:: TRECHO PARA ANÁLISE ::
Reflexões Finais: temos cada vez mais convicção de que é raro encontrar uma Singular que tenha feito sua lição de casa sobre o mercado circunscrito a sua área de ação, e que seus números evolutivos de Sobras, ativos, agências e sócios são grandes quando comparados a si mesma, mas tendem a ser apenas discretos frente a seu mercado original. Aconselhamos a releitura de um dos nossos mais importantes artigos escrito há alguns anos: Sobra Real – a única verdade aceita pelo mercado.

Assim, deveríamos primeiro buscar sermos 100% eficazes comercialmente em nossas áreas de ação ou nichos originais, algo que ainda levará bons anos para ocorrer. Portanto, com uma sólida presença em nossas praças de origem (ou nicho) ficaria muito difícil os bancos de varejo terem êxito em seus agressivos e inesperados ataques comerciais sobre nosso mercado. Após termos uma posição comercial de sucesso e bem defendida, teríamos real fôlego para iniciarmos sutis planos de ações  para avançar em novas praças onde os bancos de varejo são líderes.

Poderíamos começar por avançar em praças com perfil urbano mais simples e de tamanho não muito maior que a maior cidade onde já atuamos com eficácia comercial e política. Mas sem estardalhaço de mídia ou ostentar belas e bem localizadas agências. Lá devemos ser discretos para termos tempo para comer o mercado pelas bordas, sem acordarmos os gigantes. Senão, irão novamente nos presentear com seus piores clientes e agir para nos minar ainda no ninho.
:::
:: INFORMAÇÕES EXIBIDAS ::
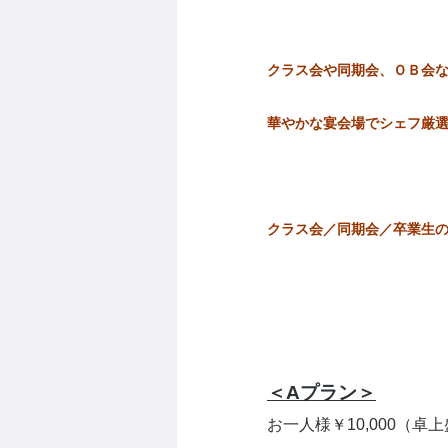
クラス会や同期会、ＯＢ会
華やかな宴会場でシェフ厳
クラス会／同期会／卒業生の
＜Aプラン＞
お一人様￥10,000（卓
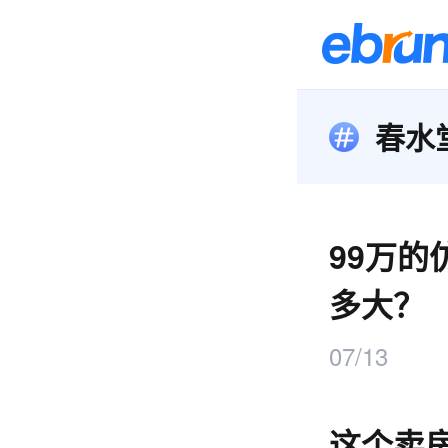
春水
99万的
多大？
07/13
这个卖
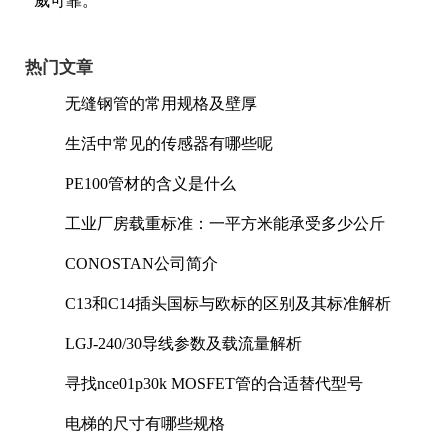
威可靠。
热门文章
无缝钢管的常用规格及壁厚
生活中常见的传感器有哪些呢
PE100管材的含义是什么
工业厂房载重标准：一平方米能承受多少公斤
CONOSTAN公司简介
C13和C14插头国标与欧标的区别及其标准解析
LGJ-240/30导线参数及载流量解析
寻找nce01p30k MOSFET管的合适替代型号
电梯的尺寸有哪些规格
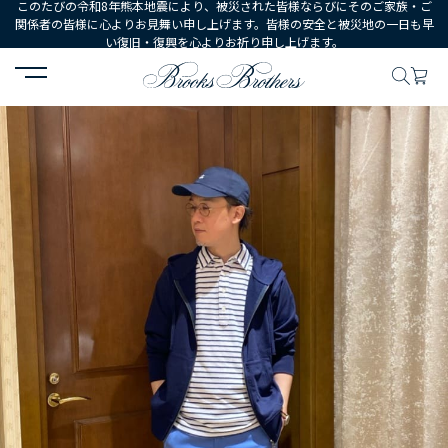
このたびの令和8年熊本地震により、被災された皆様ならびにそのご家族・ご
関係者の皆様に心よりお見舞い申し上げます。皆様の安全と被災地の一日も早
い復旧・復興を心よりお祈り申し上げます。
HOME
コーディネート
コーディネート詳細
:::
▶ TAREFA 1:
Segundo o trecho para análise, qual artigo se aconselha reler?
▶ TAREFA 2:
Extraia do trecho para análise, sem alterações, a parte que vai de “Poderíamos começar por” a “ainda no ninho.”.

▶ RESPOSTA ESCRITA 1:
O artigo “Sobra Real – a única verdade aceita pelo mercado”.

▶ RESPOSTA ESCRITA 2:
Poderíamos começar por avançar em praças com perfil urbano mais simples e de tamanho não muito maior que a maior cidade onde já atuamos com eficácia comercial e política. Mas sem estardalhaço de mídia ou ostentar belas e bem localizadas agências. Lá devemos ser discretos para termos tempo para comer o mercado pelas bordas, sem acordarmos os gigantes. Senão, irão novamente nos presentear com seus piores clientes e agir para nos minar ainda no ninho.